The company is creating a computer vision stack that can be used to simulate real-world images for use in training machine learning models. Its self-service offering allows engineers to adopt synthetic data by creating faces and full-body simulated data for an hourly charge.
The Tel Aviv-based company said it has seen an eightfold growth in revenue over the past year, helped by the adoption of its platform by three of the top five technology companies.
Lack of training data is a significant impediment to the development of machine learning models in general and computer vision in particular.

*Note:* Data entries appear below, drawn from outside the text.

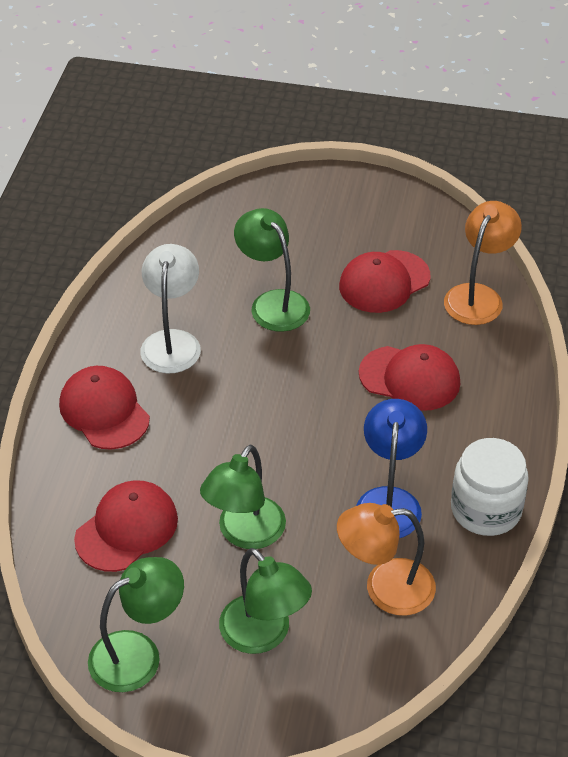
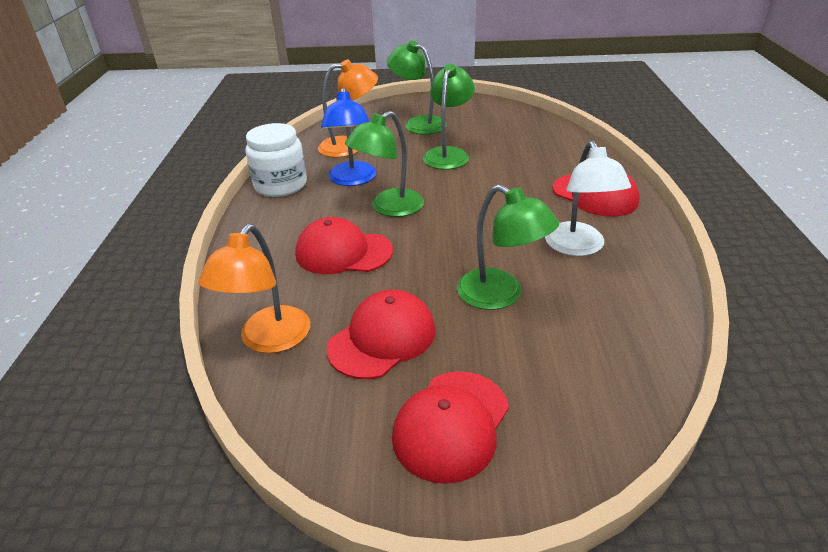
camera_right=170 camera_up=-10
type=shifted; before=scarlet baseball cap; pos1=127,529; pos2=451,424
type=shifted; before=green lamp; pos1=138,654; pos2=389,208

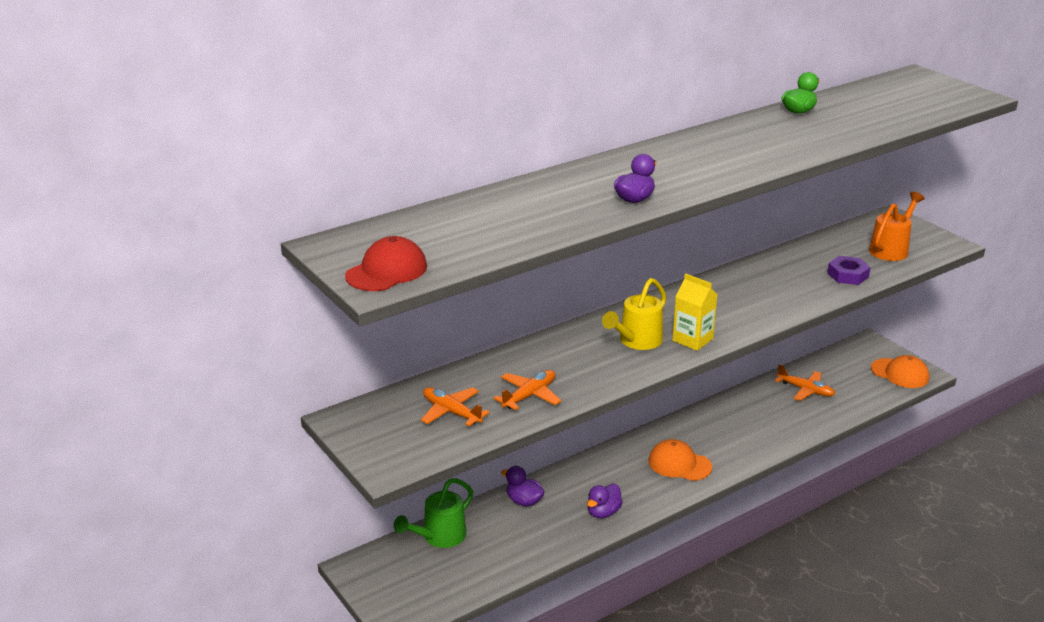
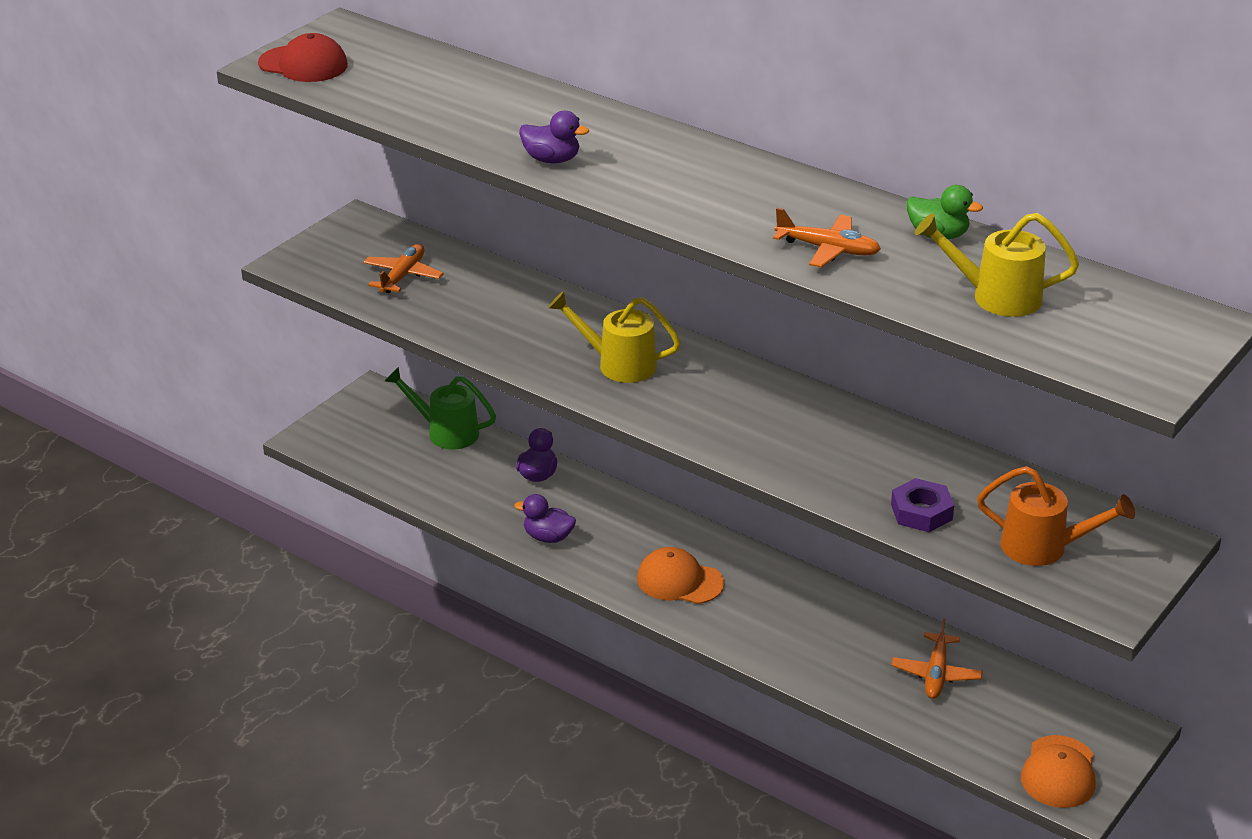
camera_right=70 camera_up=5
type=shifted; before=bright orange plane; pos1=529,395; pos2=828,249
type=rotated; before=bright orange baseball cap; pos1=679,464; pos2=679,581; turn=-75
type=gone; before=golden juice carton; pos1=692,340
type=new; after=golden sprinkling can; pos2=996,297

“If you want to place a dashboard camera in your car to detect driver drowsiness you need to train an AI model that represents hundreds of millions of images of people of different ethnicities doing different things in different weather conditions and car types,” said co- founder and Chief Executive Ofir Chakon. “You need to spend months or years capturing images and then annotate each one according to where the face is, where the eyes are and this is a completely manual process.”
Small sample, big dataset
Datagen uses computers to represent real-world scenarios. That requires a small amount of training data captured by scans, which is then used to create thousands or millions of variations. “We can take a few hundred scans of humans and turn them into a wide variety of types,” Chakon said. “When we build the simulation we know exactly where they’re located, the reflections of the light, where the eyes are looking and what people are holding. All this metadata can be output without the need for labeling. ”
Customers can generate millions of variants in a few hours with the cloud service. “If you want to create millions of tables, you don’t need to model a million, you basically need 10 of different types and shapes,” Chakon said.

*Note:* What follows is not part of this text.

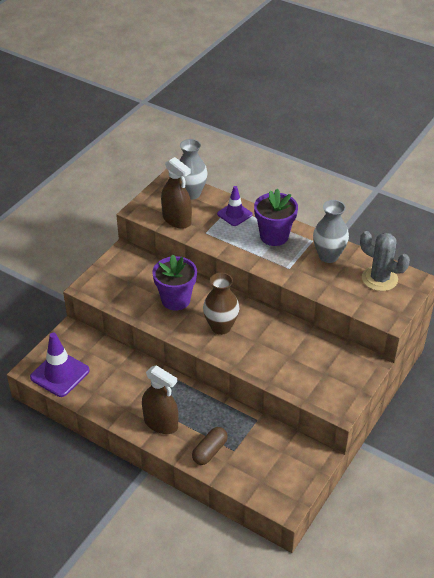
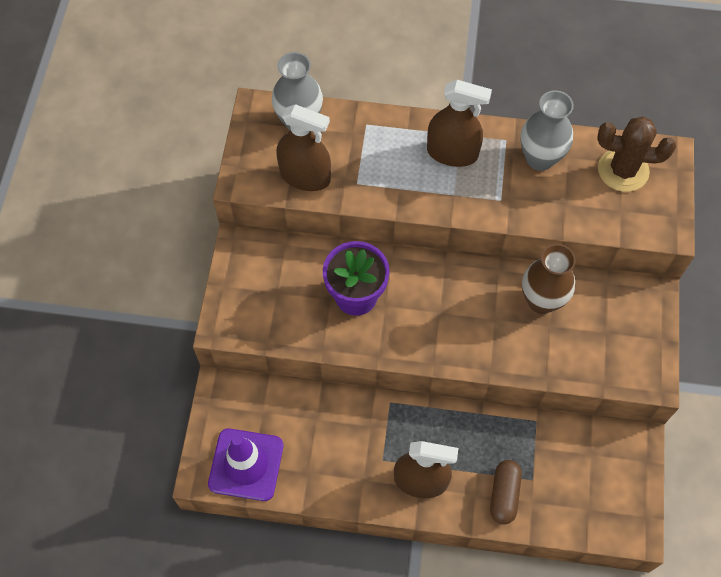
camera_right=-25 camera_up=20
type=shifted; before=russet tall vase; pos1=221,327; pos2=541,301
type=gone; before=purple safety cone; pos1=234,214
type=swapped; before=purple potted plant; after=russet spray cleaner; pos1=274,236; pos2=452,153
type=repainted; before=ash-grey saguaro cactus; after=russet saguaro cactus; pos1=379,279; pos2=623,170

Gartner Inc. last year estimated that “60% of the data used for the development of AI and analytics projects will be synthetically generated.”
Datagen has been selling primarily to tech companies and development teams in the automotive, conferencing, augmented and virtual reality, and home security markets, but can adapt its technology to other domains. “You can ask for specific objects, environments and interactions and they will be available in a matter of days,” Chakon said.
The funding will be used primarily for product development, sales and marketing. “We will add more domains to the data generation layer and also build more solutions on top of the layer to go beyond the training phase to include testing and enrichment of existing data,” Chakon said.
Funding was led by new investor Scale Venture Partners, with participation from existing investors TLV Partners LLC, Viola Group Inc. and Spider Capital Partners Management LLC.